Former Upper Arlington Financial Advisor Sentenced for Defrauding Investors

For Immediate Release
U.S. Attorney's Office, Southern District of Ohio

COLUMBUS, Ohio – Jason W. Cox, 39, now of Dublin, Ohio was sentenced to 60 months in prison, three years of supervised release, and was ordered to pay $ 412,252 in restitution to the victims, one of which was an impaired adult, of his scheme to defraud them of the funds they had invested through him as their financial advisor.  Cox previously pleaded guilty on July 8, 2015 to two counts of money laundering, two counts of mail fraud, and one count of wire fraud.

Carter M. Stewart, United States Attorney for the Southern District of Ohio and Kathy A. Enstrom, Special Agent in Charge, Internal Revenue Service Criminal Investigation announced the sentence handed down today by U.S. District Chief Judge Edmund A. Sargus, Jr.

According to court documents, the defendant used his position as a financial advisor with a national financial services company at their Upper Arlington office to defraud an impaired adult and other victims.

The impaired adult had been introduced to Cox by her father and was told by her father that Cox would be her financial advisor and that he was a person she could trust to manage her money after her father was no longer around to do so. After the victim’s father died, Cox devised and carried out schemes to defraud the impaired adult, resulting in the loss of her residence and approximately $ 400,000 in assets over the course of 18 months. Cox left her with no assets and no income.

Cox would cause the sale of a fund in the victim’s accounts and then wire the funds to her bank or mail a check to her that would be deposited into her account. He would then convince the victim to give him cash or a check in an amount equal to or slightly less than the amount transferred. These amounts were frequent and were generally in thousands of dollars.

“She believed that she and Cox were business partners even though she was unclear what that business was,” Assistant United States Attorney Deborah A. Solove said. “Since she has little concept of the value of money or the relative amounts changing hands, she thought that the money she agave him and the money he gave her was somehow a normal thing to do.”

Cox convinced a second victim to invest some of the money the victim transferred from his 401k after being laid off.

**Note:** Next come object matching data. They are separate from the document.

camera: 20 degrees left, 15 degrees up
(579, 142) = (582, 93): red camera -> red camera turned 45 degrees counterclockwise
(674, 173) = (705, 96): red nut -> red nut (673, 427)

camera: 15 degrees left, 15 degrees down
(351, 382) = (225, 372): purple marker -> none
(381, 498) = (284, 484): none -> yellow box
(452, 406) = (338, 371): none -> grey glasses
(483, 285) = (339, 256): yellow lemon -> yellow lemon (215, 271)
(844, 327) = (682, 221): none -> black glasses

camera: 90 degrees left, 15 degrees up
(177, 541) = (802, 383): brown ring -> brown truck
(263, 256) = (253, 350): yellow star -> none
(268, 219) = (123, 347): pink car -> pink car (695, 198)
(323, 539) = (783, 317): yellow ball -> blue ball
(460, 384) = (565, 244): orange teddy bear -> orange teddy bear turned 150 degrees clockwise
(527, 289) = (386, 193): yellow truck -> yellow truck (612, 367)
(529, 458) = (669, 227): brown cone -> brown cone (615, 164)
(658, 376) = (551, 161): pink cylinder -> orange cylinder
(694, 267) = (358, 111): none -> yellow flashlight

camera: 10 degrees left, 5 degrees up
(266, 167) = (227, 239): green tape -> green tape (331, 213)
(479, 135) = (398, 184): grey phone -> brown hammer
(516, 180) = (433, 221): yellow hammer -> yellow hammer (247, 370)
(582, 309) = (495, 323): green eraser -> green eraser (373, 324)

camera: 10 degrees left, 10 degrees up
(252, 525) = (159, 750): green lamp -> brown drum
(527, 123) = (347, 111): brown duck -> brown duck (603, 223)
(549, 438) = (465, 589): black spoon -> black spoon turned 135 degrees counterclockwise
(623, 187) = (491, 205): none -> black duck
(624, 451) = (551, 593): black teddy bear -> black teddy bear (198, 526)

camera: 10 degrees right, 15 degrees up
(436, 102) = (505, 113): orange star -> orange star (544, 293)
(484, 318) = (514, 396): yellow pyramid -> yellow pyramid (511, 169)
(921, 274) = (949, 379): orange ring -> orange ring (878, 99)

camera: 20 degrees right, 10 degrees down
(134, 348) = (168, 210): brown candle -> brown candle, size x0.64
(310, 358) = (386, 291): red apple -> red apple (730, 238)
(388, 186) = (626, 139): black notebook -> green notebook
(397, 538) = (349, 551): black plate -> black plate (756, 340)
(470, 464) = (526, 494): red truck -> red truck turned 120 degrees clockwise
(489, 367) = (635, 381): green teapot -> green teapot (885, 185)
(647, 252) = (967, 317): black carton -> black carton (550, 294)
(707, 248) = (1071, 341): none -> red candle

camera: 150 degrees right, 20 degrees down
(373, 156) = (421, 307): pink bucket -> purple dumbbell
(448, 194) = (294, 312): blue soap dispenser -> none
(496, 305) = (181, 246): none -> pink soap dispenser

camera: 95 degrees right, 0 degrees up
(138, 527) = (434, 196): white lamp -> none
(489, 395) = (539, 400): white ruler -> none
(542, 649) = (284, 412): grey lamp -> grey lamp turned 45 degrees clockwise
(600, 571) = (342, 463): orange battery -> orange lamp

Cox asked the victim to invest $60,000 with a guaranteed 10 percent rate of return. The victim agreed to invest $10,000 after Cox sent him the agreement in writing in his employer’s business envelope. Although the victim received his principal and the interest eventually, Cox was fired when this came to light.

The defendant defrauded a third client, an elderly woman, whose adult daughters were handling her financial affairs, whom he paid back with the impaired adult’s money.

"The web of financial lies that Jason Cox created came crashing down like a house of cards and he is now a convicted felon that must pay back the stolen money," said Kathy A. Enstrom, Special Agent in Charge, IRS Criminal Investigation, Cincinnati Field Office.  "Unfortunately, the victims in this case, including an impaired individual, have been left to pick up the pieces"

U.S. Attorney Stewart commended the investigation of this case by the IRS Criminal Investigation Division, and Assistant U.S. Attorney Deborah A. Solove, who prosecuted the case.